▸ Required action
Across the listing below, count the lines that mention the string "Breast". Reply with the figure only.

========================================================================

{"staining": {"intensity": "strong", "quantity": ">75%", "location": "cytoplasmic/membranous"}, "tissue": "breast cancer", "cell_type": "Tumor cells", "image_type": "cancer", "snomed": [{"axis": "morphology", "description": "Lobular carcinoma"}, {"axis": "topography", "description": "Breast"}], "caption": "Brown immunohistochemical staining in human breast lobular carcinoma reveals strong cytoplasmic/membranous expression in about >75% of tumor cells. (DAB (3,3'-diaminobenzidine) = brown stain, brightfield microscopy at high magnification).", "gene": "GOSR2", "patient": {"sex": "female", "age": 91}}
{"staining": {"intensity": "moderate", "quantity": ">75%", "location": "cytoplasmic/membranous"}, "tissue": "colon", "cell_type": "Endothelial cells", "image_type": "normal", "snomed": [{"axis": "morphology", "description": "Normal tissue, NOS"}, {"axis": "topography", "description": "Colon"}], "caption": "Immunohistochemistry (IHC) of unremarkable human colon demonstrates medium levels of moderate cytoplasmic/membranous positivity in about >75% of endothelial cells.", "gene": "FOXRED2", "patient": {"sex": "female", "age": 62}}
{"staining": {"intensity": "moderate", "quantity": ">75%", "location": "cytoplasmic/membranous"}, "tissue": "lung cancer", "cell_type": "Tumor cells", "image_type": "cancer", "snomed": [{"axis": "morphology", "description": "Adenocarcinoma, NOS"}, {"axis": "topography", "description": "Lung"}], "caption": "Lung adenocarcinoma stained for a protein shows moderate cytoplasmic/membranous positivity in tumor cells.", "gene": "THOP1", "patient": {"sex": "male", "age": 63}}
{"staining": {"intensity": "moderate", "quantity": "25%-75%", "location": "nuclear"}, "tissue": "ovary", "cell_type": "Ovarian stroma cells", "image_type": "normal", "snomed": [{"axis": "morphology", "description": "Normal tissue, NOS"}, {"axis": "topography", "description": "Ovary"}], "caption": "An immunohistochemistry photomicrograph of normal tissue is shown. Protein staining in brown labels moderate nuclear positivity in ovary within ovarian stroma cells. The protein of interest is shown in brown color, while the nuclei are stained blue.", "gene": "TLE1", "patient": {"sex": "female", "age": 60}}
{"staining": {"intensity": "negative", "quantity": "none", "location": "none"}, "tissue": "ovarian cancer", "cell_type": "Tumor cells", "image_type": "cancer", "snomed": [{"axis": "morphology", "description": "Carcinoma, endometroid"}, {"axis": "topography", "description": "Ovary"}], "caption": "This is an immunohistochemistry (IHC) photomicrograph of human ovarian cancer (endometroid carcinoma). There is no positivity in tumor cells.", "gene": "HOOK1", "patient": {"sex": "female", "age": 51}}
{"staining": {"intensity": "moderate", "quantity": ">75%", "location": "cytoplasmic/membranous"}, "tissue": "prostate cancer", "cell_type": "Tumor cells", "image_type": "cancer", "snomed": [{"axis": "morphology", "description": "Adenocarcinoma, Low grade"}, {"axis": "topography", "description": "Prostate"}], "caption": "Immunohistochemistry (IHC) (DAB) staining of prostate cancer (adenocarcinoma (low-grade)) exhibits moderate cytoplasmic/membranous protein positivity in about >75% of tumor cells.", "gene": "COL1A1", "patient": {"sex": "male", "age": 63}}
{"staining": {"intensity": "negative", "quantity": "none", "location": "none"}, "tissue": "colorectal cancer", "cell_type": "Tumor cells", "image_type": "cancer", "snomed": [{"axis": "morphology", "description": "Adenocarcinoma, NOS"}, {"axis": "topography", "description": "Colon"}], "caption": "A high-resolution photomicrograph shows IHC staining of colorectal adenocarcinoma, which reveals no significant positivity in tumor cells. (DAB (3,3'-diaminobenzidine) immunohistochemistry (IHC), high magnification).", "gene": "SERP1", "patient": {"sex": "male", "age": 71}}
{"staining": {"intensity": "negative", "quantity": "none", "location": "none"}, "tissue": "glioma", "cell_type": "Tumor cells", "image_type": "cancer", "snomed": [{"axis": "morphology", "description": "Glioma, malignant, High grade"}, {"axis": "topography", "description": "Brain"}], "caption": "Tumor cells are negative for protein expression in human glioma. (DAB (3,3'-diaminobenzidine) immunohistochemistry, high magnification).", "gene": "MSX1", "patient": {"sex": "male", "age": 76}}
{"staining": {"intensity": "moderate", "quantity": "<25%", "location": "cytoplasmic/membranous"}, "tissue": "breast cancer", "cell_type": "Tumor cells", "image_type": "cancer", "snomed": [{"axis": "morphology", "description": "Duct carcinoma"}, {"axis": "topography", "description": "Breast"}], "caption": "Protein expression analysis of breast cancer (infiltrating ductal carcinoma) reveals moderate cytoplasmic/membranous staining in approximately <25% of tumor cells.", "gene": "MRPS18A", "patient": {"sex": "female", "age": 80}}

========================================================================

▸ Solution
2